When contemplating engaging the private sector in the delivery of infrastructure services, it’s generally considered good practice to develop what’s called a public sector comparator (PSC). A PSC compares the cost of public provision with the cost of private provision, taking into account the upfront and ongoing direct financial costs, economic costs or benefits, risks that could be transferred or retained, and competitive neutrality (which I’ll come back to in a later post). If a private option is cheaper than the government provision, then you go ahead with the private option, if not, stick with government.
So, the governments job is to give us the right services, cheaply, by whatever means creates the most value to society.
The process that governments go through to determine that they are ensuring the delivery of the right infrastructure at the lowest cost is not a linear one. You can’t just go through and try to answer the question of who should be delivering in isolation of the design and cost, and vice versa. In the delivery of a major project, there are typically years of work going through multiple cost estimates, evaluating different delivery mechanisms and engineering solutions, all feeding in to the coordination process that, ideally, produces an outcome in line with what we want from our governments.

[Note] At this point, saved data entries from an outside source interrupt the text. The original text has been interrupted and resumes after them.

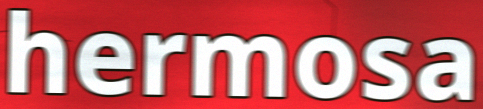
hermosa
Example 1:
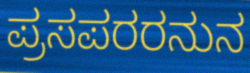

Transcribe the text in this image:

ಪ್ರಸಪರರನುನ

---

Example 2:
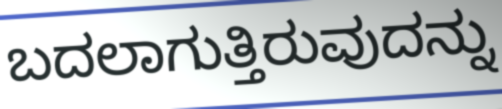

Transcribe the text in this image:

ಬದಲಾಗುತ್ತಿರುವುದನ್ನು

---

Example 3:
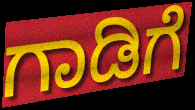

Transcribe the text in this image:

ಗಾಡಿಗೆ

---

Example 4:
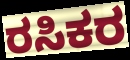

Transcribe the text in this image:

ರಸಿಕರ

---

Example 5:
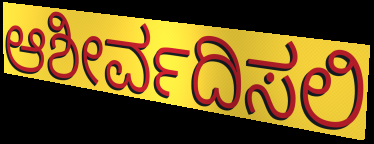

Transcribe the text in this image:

ಆಶೀರ್ವದಿಸಲಿ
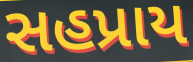
સહપ્રાય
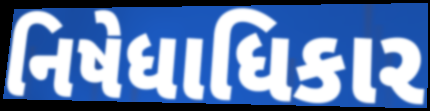
નિષેધાધિકાર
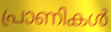
പ്രാണികൾ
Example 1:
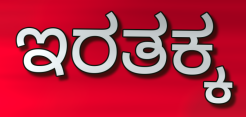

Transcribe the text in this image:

ಇರತಕ್ಕ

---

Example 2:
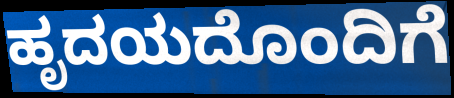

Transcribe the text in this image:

ಹೃದಯದೊಂದಿಗೆ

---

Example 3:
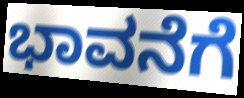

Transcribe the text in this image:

ಭಾವನೆಗೆ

An interesting approach to making the process of delivering infrastructure is more transparent has been pioneered by the Department of Treasury and Finance in the State of Victoria, Australia and is called the Investment Management Standard. If you’re interested, you can read about it more here.
*Considerations of access are an example where it's generally considered good practice to not weight all individuals' preferences equally. Ensuring wheelchair accessibility for things like public transport is a significant additional cost and is only required by a tiny minority of the population. However, as societies get richer, they increasingly feel like this is an appropriate cost burden for society to carry for the sake of this minority.
**It’s not all good by any means. The lack of regulation is accompanied by a lack of protections as well. Informal sector actors have little recourse if they are shaken down by local criminals (or government representatives), or if they get hit by a car, etc.
***My desire for low costs is, of course, in direct conflict with my desire for good services. The best outcome will be an optimisation of both.